### What you are asked to do:
Scan the entries and copy each line where the word "depth" is present.

### Supplied records:
+ + + +

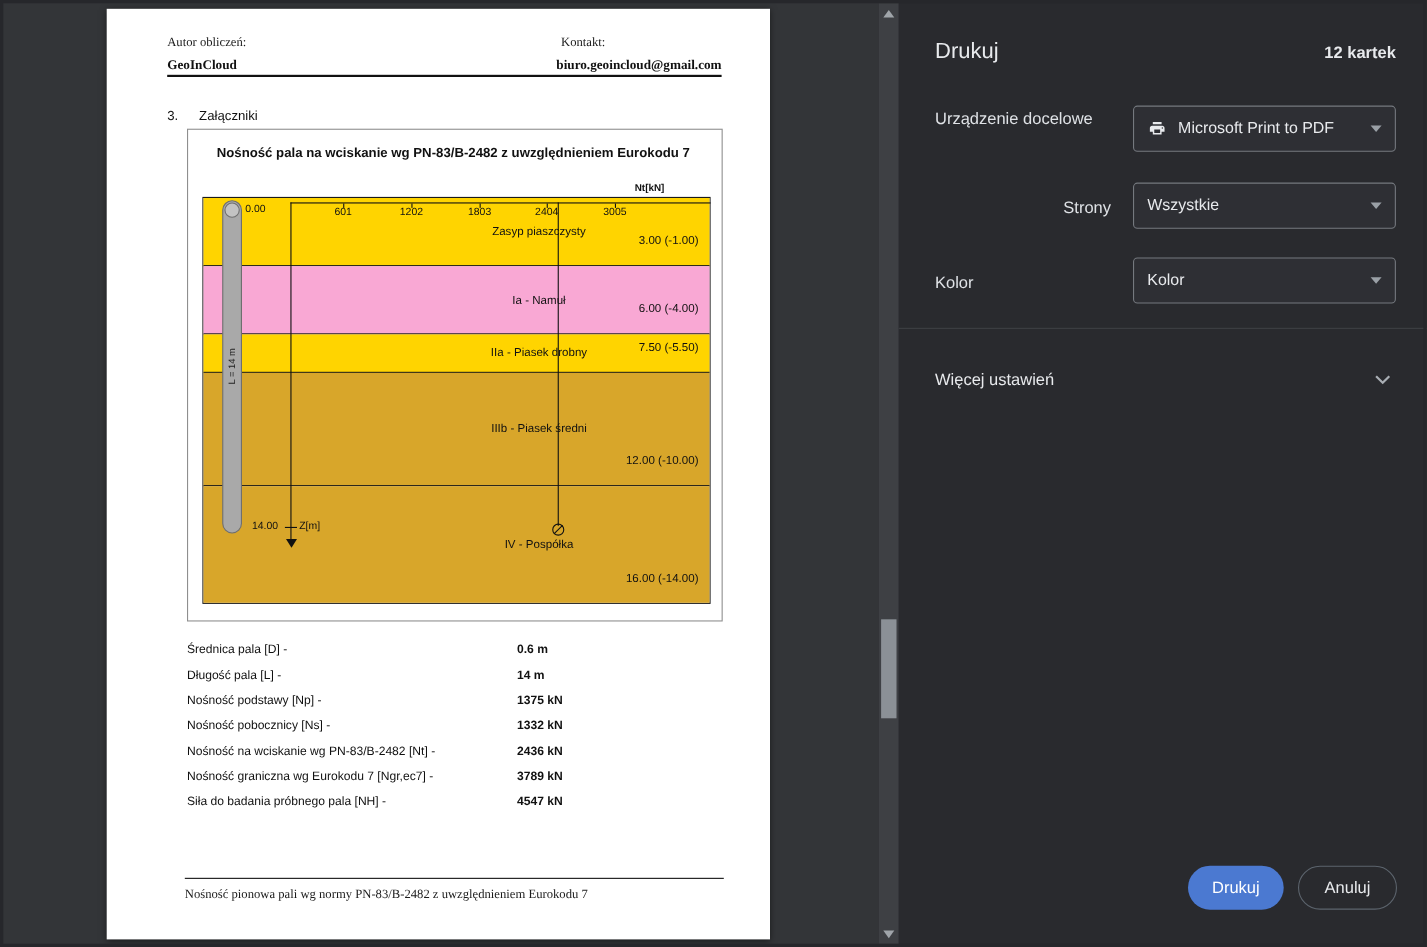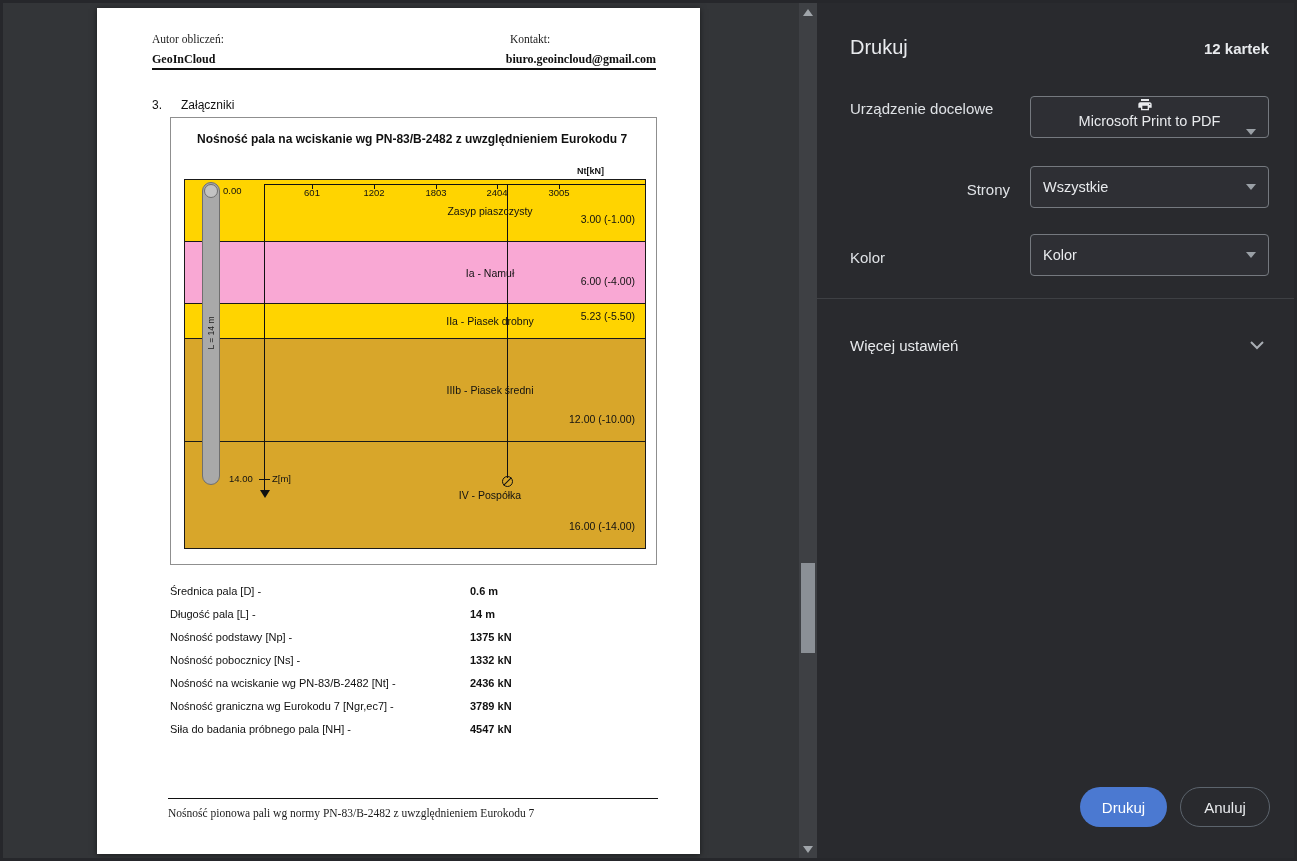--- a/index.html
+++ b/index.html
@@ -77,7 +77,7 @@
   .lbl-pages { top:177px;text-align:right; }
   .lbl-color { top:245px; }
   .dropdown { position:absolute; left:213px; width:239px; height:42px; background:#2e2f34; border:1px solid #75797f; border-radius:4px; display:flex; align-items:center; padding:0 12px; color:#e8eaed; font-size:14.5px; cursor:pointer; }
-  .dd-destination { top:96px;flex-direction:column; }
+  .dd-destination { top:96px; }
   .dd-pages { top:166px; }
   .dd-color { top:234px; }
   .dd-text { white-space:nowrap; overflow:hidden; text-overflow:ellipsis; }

+ + + +

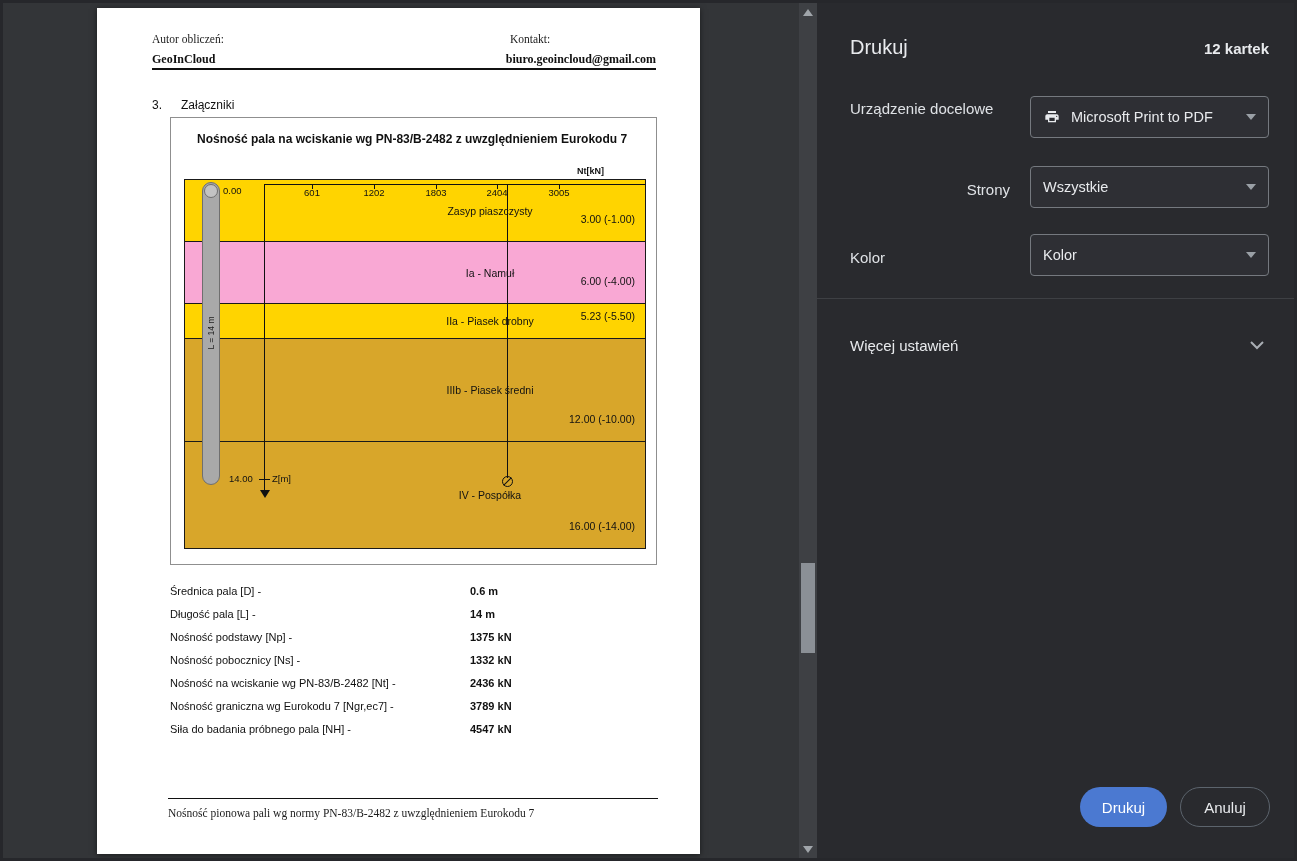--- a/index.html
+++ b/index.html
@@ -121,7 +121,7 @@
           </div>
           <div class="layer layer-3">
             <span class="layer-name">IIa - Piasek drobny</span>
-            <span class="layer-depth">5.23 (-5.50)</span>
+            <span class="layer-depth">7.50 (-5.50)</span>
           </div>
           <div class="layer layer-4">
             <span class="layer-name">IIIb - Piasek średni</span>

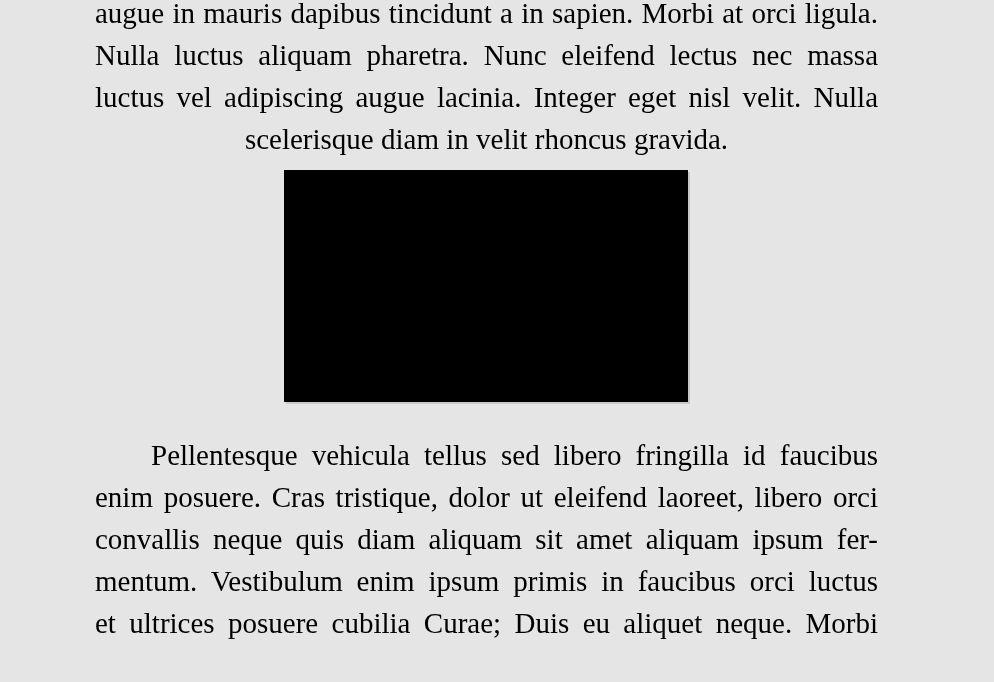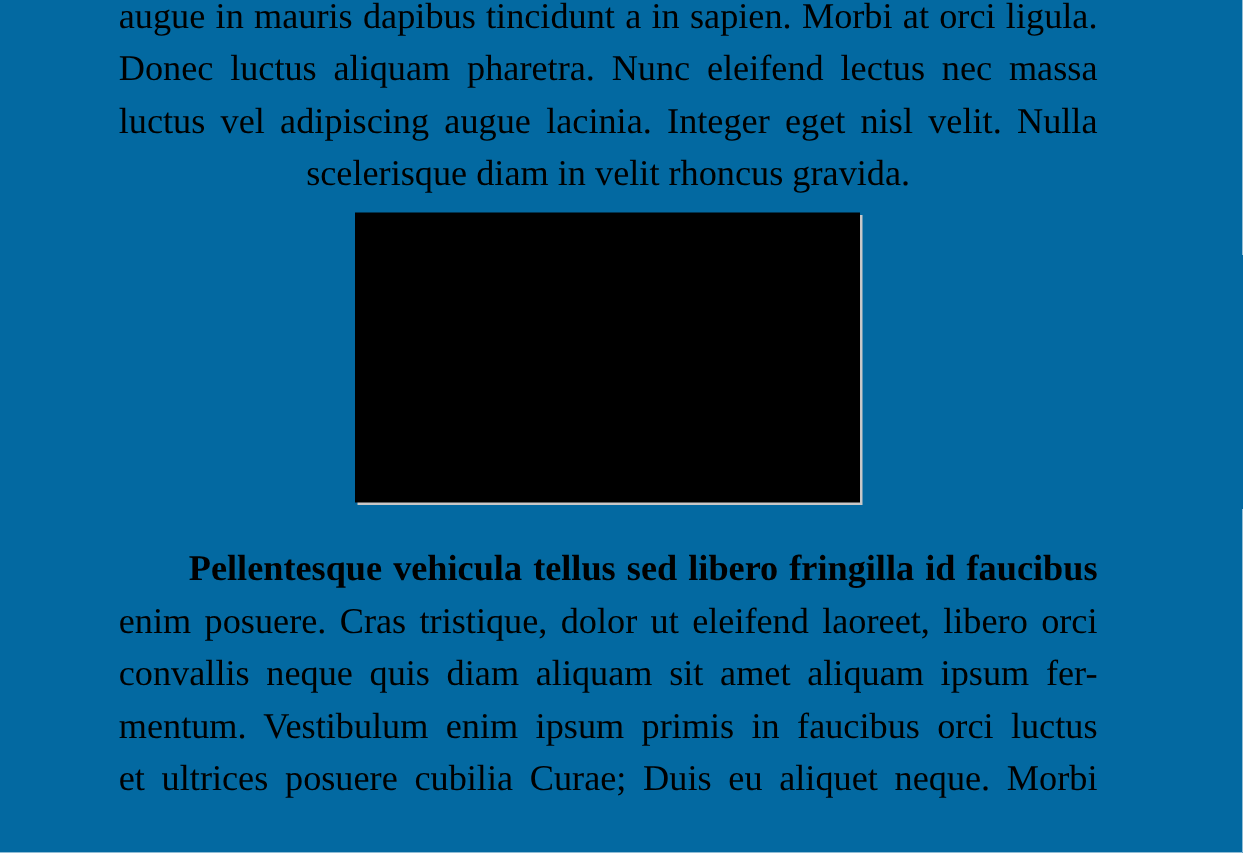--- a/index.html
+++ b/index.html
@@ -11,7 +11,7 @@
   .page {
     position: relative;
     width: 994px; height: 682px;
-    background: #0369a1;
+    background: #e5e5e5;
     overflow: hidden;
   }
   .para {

+ + + +

### Task solution:
-            <span class="layer-depth">5.23 (-5.50)</span>
+            <span class="layer-depth">7.50 (-5.50)</span>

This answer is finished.